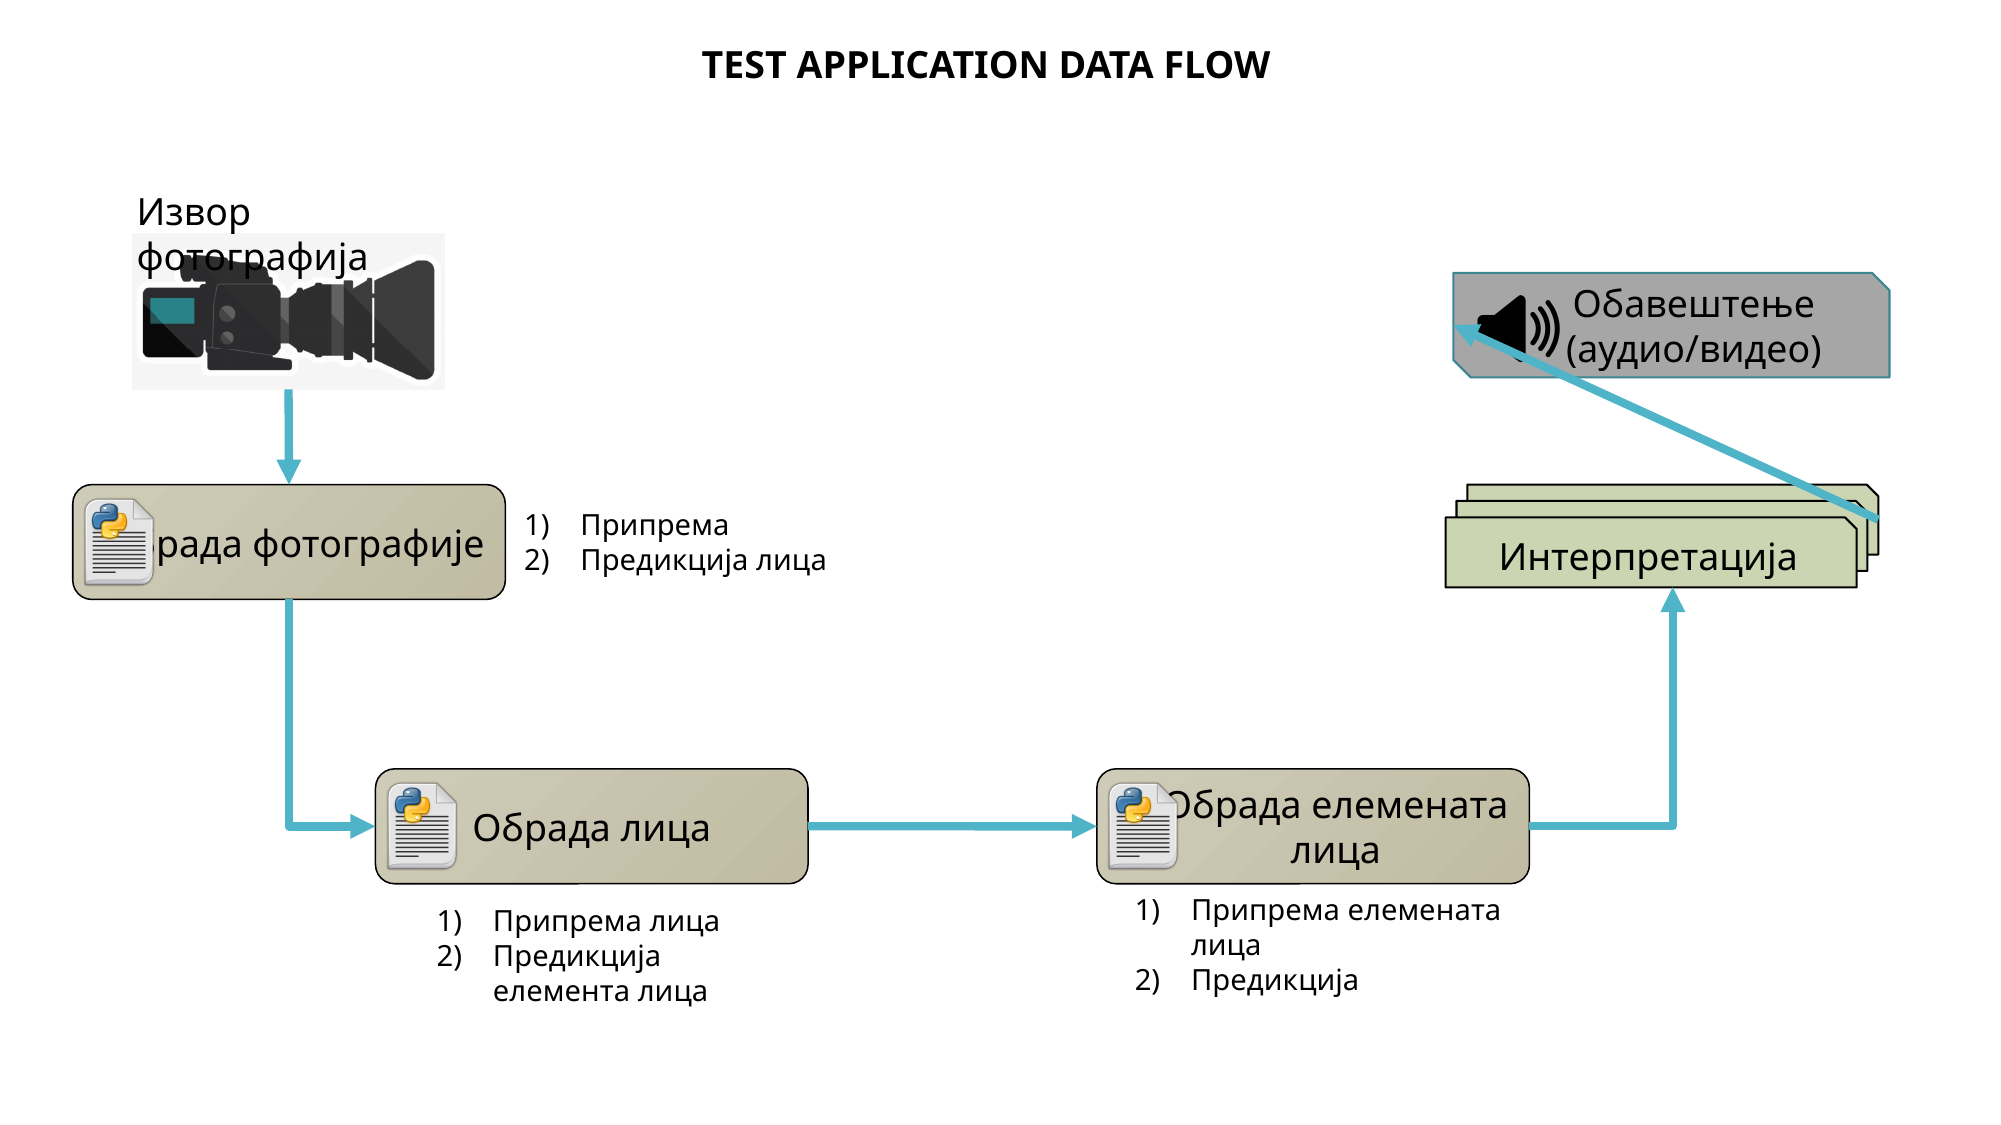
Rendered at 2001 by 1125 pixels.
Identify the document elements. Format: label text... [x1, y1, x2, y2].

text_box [1453, 265, 1890, 393]
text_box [218, 669, 446, 757]
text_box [1529, 586, 1674, 827]
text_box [1096, 768, 1530, 884]
text_box Припрема Предикција лица [509, 499, 872, 584]
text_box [121, 180, 486, 390]
text_box Припрема лица Предикција елемента лица [421, 894, 808, 1015]
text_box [1445, 484, 1879, 588]
text_box TEST APPLICATION DATA FLOW [632, 34, 1340, 94]
text_box Припрема елемената лица Предикција [1120, 884, 1518, 1004]
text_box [72, 484, 506, 600]
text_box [375, 768, 809, 884]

........

Reproduce the whole listing word for word, setting aside any pictures.

## [Reply to the task]
Rendered at 2001 by 1125 pixels.
Identify the document elements. Format: label text... [x1, y1, x2, y2].

text_box [1453, 265, 1890, 393]
text_box [218, 669, 446, 757]
text_box [1529, 586, 1674, 827]
text_box [1096, 768, 1530, 884]
text_box Припрема Предикција лица [509, 499, 872, 584]
text_box [121, 180, 486, 390]
text_box Припрема лица Предикција елемента лица [421, 894, 808, 1015]
text_box [1445, 484, 1879, 588]
text_box TEST APPLICATION DATA FLOW [632, 34, 1340, 94]
text_box Припрема елемената лица Предикција [1120, 884, 1518, 1004]
text_box [72, 484, 506, 600]
text_box [375, 768, 809, 884]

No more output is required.